When asked who Jesus is, Peter gives the right answer: “You are the Messiah, the Son of the living God” (Matthew 16:16) but when Jesus begins talking about the cross and His future, Peter can’t wrap his mind around it. “God forbid it, Lord! This must never happen to you” (Matthew 16:22) … and his reaction is understandable. Who wants to see someone they love be whipped, dragged through the streets, and hung on a shameful cross? Too, too often I’ve read commentaries and heard sermons accusing Peter of having grandiose plans and expectations … that Jesus would defeat Rome and become King of Israel and that Peter would become Jesus’ right-hand man … after all, he was the only one who got the right answer when Jesus asked who the Disciples thought He was and didn’t Jesus Himself declare that Peter would be the “rock” on which He would build His church and didn’t He also promise Peter that He would give Peter the keys of the kingdom of Heaven (Matthew 16:17-18)? Perhaps Peter was thinking all these things, but we don’t know. Still, to hear Jesus talking about undergoing great suffering at the hands of the elders and chief priests and scribes, and be killed, and on the third day rise from the dead … well, let’s be honest, what would you think if someone you loved said this to you, amen? You’d probably … like Peter … hear the first part … that Jesus was going to suffer at the hands of the elders and chief priests and scribes but that last part … that He would rise from the dead after three days … you might have heard it but I doubt it would register. I mean, what would Jesus’ death accomplish? What threat … if any … was Jesus to the religious authorities? All Jesus did was preach about the love of God and the Kingdom of God and show God’s love to the people by healing them … why would God let that happen?

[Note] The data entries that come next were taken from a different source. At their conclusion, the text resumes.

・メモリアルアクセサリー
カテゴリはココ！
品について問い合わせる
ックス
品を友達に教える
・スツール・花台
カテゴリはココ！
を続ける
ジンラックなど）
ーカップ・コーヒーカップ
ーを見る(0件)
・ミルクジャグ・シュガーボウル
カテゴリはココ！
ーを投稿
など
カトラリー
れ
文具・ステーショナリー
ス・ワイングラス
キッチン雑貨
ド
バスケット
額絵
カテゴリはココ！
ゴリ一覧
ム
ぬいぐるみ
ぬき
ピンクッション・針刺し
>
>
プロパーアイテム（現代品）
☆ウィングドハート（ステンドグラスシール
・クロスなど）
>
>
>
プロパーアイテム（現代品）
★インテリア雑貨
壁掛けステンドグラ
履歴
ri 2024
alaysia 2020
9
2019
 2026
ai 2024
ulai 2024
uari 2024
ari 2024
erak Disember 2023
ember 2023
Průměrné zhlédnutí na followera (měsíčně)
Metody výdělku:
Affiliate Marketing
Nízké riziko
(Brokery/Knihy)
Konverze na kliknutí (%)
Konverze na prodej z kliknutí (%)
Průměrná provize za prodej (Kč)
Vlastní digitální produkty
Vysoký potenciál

And so, Peter reacts in a very worldly way. If there’s anything that he can do to stop it, he’s gonna try … just like he vows to follow Jesus no matter what. Listen to what Jesus says to Peter and remember what the Apostle Paul said about the cross. Matthew says that Jesus turned to Peter and said: “Get behind me, Satan! You are a stumbling block to me; for you are setting your mind on” … what? … “not on divine things but on human things” (Matthew 16:23; emphasis added).

God … grant me the serenity to accept the things that I cannot change. God … grant me the courage to change the things that I can. And, God, grant me the wisdom to know the difference. Too often I charge head-long into things that I think I can change … without asking God for wisdom. Too often I sit and do nothing because I’ve convinced myself that there is nothing that I can do … without asking God for wisdom. Like Paul, I often do the things I know I shouldn’t do and don’t do things that I know I should do because I didn’t take the time to ask God for the wisdom. And when I do that, I often don’t have serenity because I’m not doing what things I know I should be doing and I don’t have the courage because I’m running on self-will and, frankly, I am all too aware of my of limitations and shortcomings and know that under my own power, using my limited intelligence and wisdom, I’m going to mostly likely fail.

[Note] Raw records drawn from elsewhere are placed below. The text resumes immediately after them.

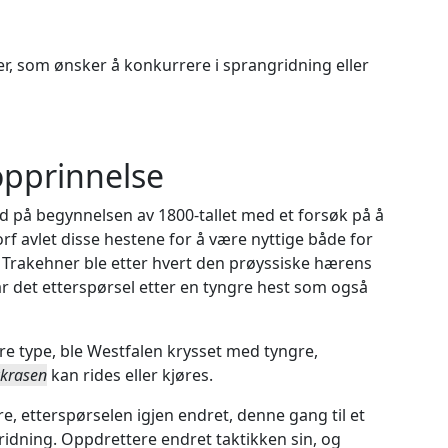
er, som ønsker å konkurrere i sprangridning eller
opprinnelse
d på begynnelsen av 1800-tallet med et forsøk på å
orf avlet disse hestene for å være nyttige både for
r. Trakehner ble etter hvert den prøyssiske hærens
ar det etterspørsel etter en tyngre hest som også
re type, ble Westfalen krysset med tyngre,
kkrasen
kan rides eller kjøres.
, etterspørselen igjen endret, denne gang til et
idning. Oppdrettere endret taktikken sin, og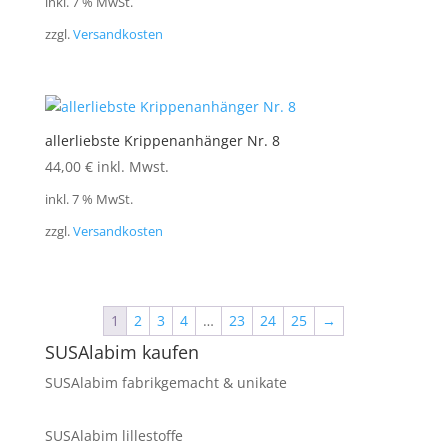
inkl. 7 % MwSt.
zzgl.
Versandkosten
allerliebste Krippenanhänger Nr. 8
44,00
€
inkl. Mwst.
inkl. 7 % MwSt.
zzgl.
Versandkosten
1
2
3
4
…
23
24
25
→
SUSAlabim kaufen
SUSAlabim fabrikgemacht & unikate
SUSAlabim lillestoffe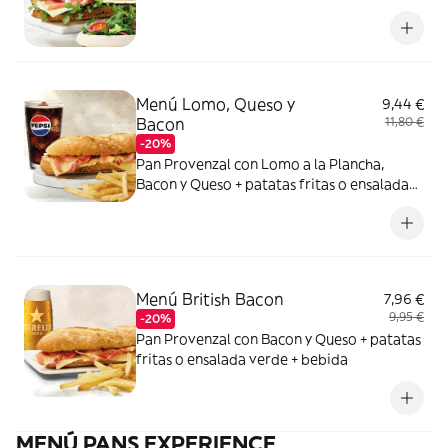
fritas o ensalada verde + bebida
Menú Lomo, Queso y
9,44 €
Bacon
11,80 €
-20%
Pan Provenzal con Lomo a la Plancha,
Bacon y Queso + patatas fritas o ensalada
verde + bebida
Menú British Bacon
7,96 €
9,95 €
-20%
Pan Provenzal con Bacon y Queso + patatas
fritas o ensalada verde + bebida
MENÚ PANS EXPERIENCE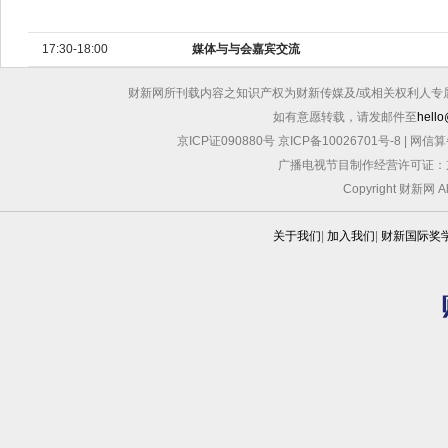
17:30-18:00
媒体与与会嘉宾交流
财新网所刊载内容之知识产权为财新传媒及/或相关权利人专
如有意愿转载，请发邮件至
hello
京ICP证090880号
京ICP备10026701号-8
|
网信算备
广播电视节目制作经营许可证：京
Copyright 财新网 
关于我们
|
加入我们
|
财新国际奖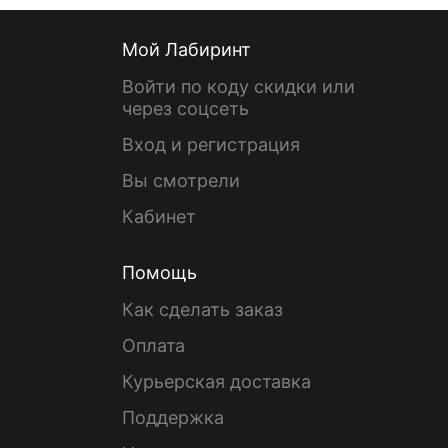
Мой Лабиринт
Войти по коду скидки или
через соцсеть
Вход и регистрация
Вы смотрели
Кабинет
Помощь
Как сделать заказ
Оплата
Курьерская доставка
Поддержка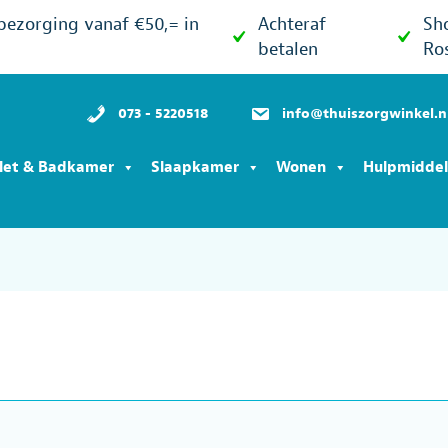
 bezorging vanaf €50,= in
Achteraf
Sh
betalen
Ro
073 - 5220518
info@thuiszorgwinkel.n
ilet & Badkamer
Slaapkamer
Wonen
Hulpmidde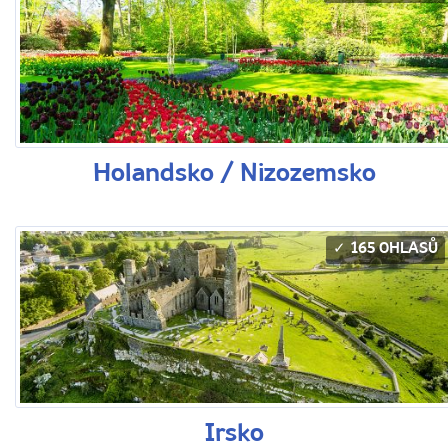
Holandsko / Nizozemsko
165 OHLASŮ
Irsko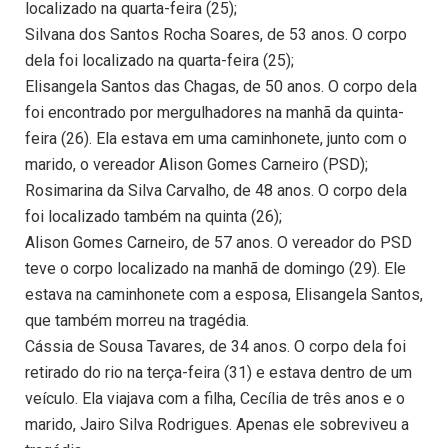
localizado na quarta-feira (25);
Silvana dos Santos Rocha Soares, de 53 anos. O corpo
dela foi localizado na quarta-feira (25);
Elisangela Santos das Chagas, de 50 anos. O corpo dela
foi encontrado por mergulhadores na manhã da quinta-
feira (26). Ela estava em uma caminhonete, junto com o
marido, o vereador Alison Gomes Carneiro (PSD);
Rosimarina da Silva Carvalho, de 48 anos. O corpo dela
foi localizado também na quinta (26);
Alison Gomes Carneiro, de 57 anos. O vereador do PSD
teve o corpo localizado na manhã de domingo (29). Ele
estava na caminhonete com a esposa, Elisangela Santos,
que também morreu na tragédia.
Cássia de Sousa Tavares, de 34 anos. O corpo dela foi
retirado do rio na terça-feira (31) e estava dentro de um
veículo. Ela viajava com a filha, Cecília de três anos e o
marido, Jairo Silva Rodrigues. Apenas ele sobreviveu a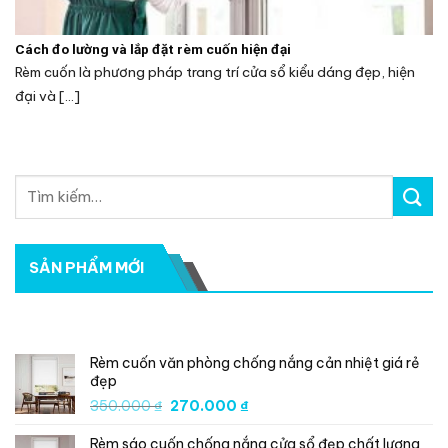
Cách đo lường và lắp đặt rèm cuốn hiện đại
Rèm cuốn là phương pháp trang trí cửa sổ kiểu dáng đẹp, hiện
đại và [...]
SẢN PHẨM MỚI
SẢN PHẨM MỚI
Rèm cuốn văn phòng chống nắng cản nhiệt giá rẻ
đẹp
Giá
Giá
350.000
₫
270.000
₫
gốc
hiện
Rèm sáo cuốn chống nắng cửa sổ đẹp chất lượng
là:
tại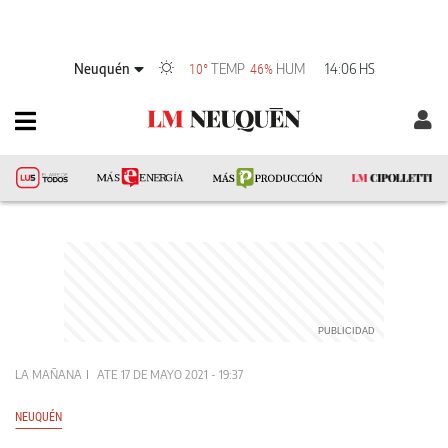
Neuquén
TEMP
HUM
14:06 HS
10°
46%
LA MAÑANA
ATE
17 DE MAYO 2021 - 19:37
NEUQUÉN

So here’s a little tip for you … when you’re not sure what you should do … ask God to give you the wisdom to know the difference, amen? Especially ask when you don’t feel like asking because you’ve got it all worked out with your 3 ½ pound brain and all your worldly knowledge and wisdom … and be willing … or ask God to help you be willing … when God calls you to abandon your plans for His or be willing to let go of your little plans and schemes when you insist, like Jacob or Peter or Paul, that your way is the right way and fight against God’s will. As the Apostle James says: “If any of you lacks wisdom” … not earthly wisdom but wisdom from above … “you should ask God, who gives generously to all without finding fault, and it will be given to you” (James 1:5).

So … join with me now as we continue our celebration of the foolishness of the cross, amen?